Appellant, M.J., was charged as a juvenile with disorderly conduct. Following a hearing, the juvenile judge adjudicated him delinquent….

Arkansas Code Annotated section 5-71-207 (Supp. 2009) provides:

… (a) A person commits the offense of disorderly conduct if, with the purpose to cause public inconvenience, annoyance, or alarm or recklessly creating a risk of public inconvenience, annoyance, or alarm, he or she:

(1) Engages in fighting or in violent, threatening, or tumultuous behavior;

(2) Makes unreasonable or excessive noise;

(3) In a public place, uses abusive or obscene language, or makes an obscene gesture, in a manner likely to provoke a violent or disorderly response; …

(5) Obstructs vehicular or pedestrian traffic; …

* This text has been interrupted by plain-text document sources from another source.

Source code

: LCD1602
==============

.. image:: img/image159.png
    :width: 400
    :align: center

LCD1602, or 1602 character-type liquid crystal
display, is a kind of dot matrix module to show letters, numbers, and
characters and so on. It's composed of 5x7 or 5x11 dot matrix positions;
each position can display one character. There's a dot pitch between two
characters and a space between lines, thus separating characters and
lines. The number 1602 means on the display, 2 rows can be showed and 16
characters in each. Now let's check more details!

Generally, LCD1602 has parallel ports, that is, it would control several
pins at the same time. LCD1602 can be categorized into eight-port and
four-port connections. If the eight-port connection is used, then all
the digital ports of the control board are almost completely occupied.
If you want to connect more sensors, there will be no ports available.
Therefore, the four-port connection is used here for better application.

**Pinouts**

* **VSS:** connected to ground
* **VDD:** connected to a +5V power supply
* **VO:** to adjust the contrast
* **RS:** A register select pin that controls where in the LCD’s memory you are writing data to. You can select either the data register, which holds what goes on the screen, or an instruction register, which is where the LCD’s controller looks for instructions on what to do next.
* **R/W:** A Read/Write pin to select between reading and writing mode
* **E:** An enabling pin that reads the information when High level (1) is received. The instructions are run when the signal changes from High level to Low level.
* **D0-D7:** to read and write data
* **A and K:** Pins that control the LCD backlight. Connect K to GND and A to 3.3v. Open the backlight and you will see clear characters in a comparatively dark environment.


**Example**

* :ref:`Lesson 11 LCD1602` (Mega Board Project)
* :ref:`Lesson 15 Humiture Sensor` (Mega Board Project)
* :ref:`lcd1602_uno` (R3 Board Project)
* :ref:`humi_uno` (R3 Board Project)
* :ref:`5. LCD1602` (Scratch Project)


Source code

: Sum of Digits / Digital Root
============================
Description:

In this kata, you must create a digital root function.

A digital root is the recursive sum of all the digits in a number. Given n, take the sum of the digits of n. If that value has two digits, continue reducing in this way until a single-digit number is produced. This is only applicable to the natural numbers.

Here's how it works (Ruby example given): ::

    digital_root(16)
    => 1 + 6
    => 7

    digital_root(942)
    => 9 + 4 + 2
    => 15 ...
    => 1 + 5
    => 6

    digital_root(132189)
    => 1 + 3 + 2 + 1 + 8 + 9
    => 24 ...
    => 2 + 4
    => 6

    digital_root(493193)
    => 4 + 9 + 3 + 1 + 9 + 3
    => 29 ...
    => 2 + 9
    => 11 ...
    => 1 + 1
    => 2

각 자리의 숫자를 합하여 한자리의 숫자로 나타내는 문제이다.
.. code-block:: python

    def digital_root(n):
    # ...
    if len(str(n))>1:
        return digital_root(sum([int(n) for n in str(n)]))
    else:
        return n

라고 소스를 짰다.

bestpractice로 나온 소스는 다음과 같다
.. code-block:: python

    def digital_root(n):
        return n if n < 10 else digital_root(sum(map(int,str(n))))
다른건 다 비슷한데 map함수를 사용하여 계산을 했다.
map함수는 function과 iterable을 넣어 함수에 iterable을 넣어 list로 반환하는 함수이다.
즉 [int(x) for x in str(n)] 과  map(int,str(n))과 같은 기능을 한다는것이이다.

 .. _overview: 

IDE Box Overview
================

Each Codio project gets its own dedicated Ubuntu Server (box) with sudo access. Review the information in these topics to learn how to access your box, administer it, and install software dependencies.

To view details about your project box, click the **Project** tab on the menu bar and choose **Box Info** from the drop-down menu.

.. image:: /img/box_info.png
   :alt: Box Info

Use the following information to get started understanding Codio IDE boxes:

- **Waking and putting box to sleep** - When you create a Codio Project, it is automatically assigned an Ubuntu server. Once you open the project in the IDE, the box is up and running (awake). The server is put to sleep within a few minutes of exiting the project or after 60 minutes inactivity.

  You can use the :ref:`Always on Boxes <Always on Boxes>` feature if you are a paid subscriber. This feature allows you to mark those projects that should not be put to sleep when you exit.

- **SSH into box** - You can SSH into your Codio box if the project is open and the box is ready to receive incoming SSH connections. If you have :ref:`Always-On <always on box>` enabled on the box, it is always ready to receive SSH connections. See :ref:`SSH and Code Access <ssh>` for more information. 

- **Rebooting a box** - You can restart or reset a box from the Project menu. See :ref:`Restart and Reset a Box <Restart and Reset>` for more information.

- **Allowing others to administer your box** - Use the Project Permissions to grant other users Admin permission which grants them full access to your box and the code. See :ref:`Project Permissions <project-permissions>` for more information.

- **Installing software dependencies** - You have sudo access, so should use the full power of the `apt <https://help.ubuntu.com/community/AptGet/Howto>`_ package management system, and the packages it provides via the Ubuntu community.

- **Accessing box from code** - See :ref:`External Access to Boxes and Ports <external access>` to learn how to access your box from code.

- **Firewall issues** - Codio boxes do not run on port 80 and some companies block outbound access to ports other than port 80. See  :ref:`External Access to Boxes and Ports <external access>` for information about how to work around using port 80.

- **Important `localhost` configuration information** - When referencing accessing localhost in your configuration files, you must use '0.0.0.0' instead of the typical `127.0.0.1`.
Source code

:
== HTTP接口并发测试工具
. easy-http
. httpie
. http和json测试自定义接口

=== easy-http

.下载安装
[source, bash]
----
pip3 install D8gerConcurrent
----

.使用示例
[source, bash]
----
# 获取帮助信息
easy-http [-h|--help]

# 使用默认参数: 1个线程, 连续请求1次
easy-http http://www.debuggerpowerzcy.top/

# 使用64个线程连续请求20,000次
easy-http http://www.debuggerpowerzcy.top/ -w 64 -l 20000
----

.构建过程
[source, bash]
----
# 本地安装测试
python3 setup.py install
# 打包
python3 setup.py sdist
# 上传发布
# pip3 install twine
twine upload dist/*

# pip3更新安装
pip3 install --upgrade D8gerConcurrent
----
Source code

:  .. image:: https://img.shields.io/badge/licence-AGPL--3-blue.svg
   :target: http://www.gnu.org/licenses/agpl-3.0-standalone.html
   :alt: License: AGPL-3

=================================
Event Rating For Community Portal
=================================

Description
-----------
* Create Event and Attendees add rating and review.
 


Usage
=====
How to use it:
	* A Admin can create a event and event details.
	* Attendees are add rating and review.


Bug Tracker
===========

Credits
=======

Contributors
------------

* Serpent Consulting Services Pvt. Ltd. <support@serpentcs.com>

Here, the evidence — viewed most favorably to the State — showed that appellant is fifteen years old; that he unexpectedly came upon the scene where his mother was being arrested and handcuffed; that he had a “look of fear or frustration” but no clenched hands; that he yelled in a very loud voice, “Get your fucking hands off my mother” and that the situation was “fucked up”; that the resource officer put his hands on appellant, who was jumping up and down, and told appellant to lower his voice because he did not need to get involved; that the resource officer could not say appellant was trying to actively get past him; that the incident occurred on a public street, close to the school entrance, in a residential area, with children around, and a utility crew nearby, all causing backed-up traffic; and that the incident lasted about twenty seconds. The evidence establishes the use of foul language, but no demonstration of violent demeanor or acts of aggression.

Under the facts of this case, we have concluded that the evidence did not establish that appellant engaged in purposeful conduct. That is, the evidence does not support the conclusion that it was his conscious object to engage in disorderly conduct as defined in section 5-71-207. We have wrestled more with whether the State established that appellant acted “recklessly,” again concluding that, under the facts presented, the evidence does not support that state of mind for appellant either.

A “person acts recklessly with respect to attendant circumstances or a result of his or her conduct when the person consciously disregards a substantial and unjustifiable risk that the attendant circumstances exist or the result will occur,” i.e., that disorderly conduct will occur. And, “[t]he risk must be of a nature and degree that disregard of the risk constitutes a gross deviation from the standard of care that a reasonable person would observe in the actor’s situation[.]” Twenty seconds of the described conduct — by a fifteen-year-old boy whose mother was being unexpectedly handcuffed in front of him — does not constitute a “gross deviation from the standard of care that a reasonable person would observe” in his situation.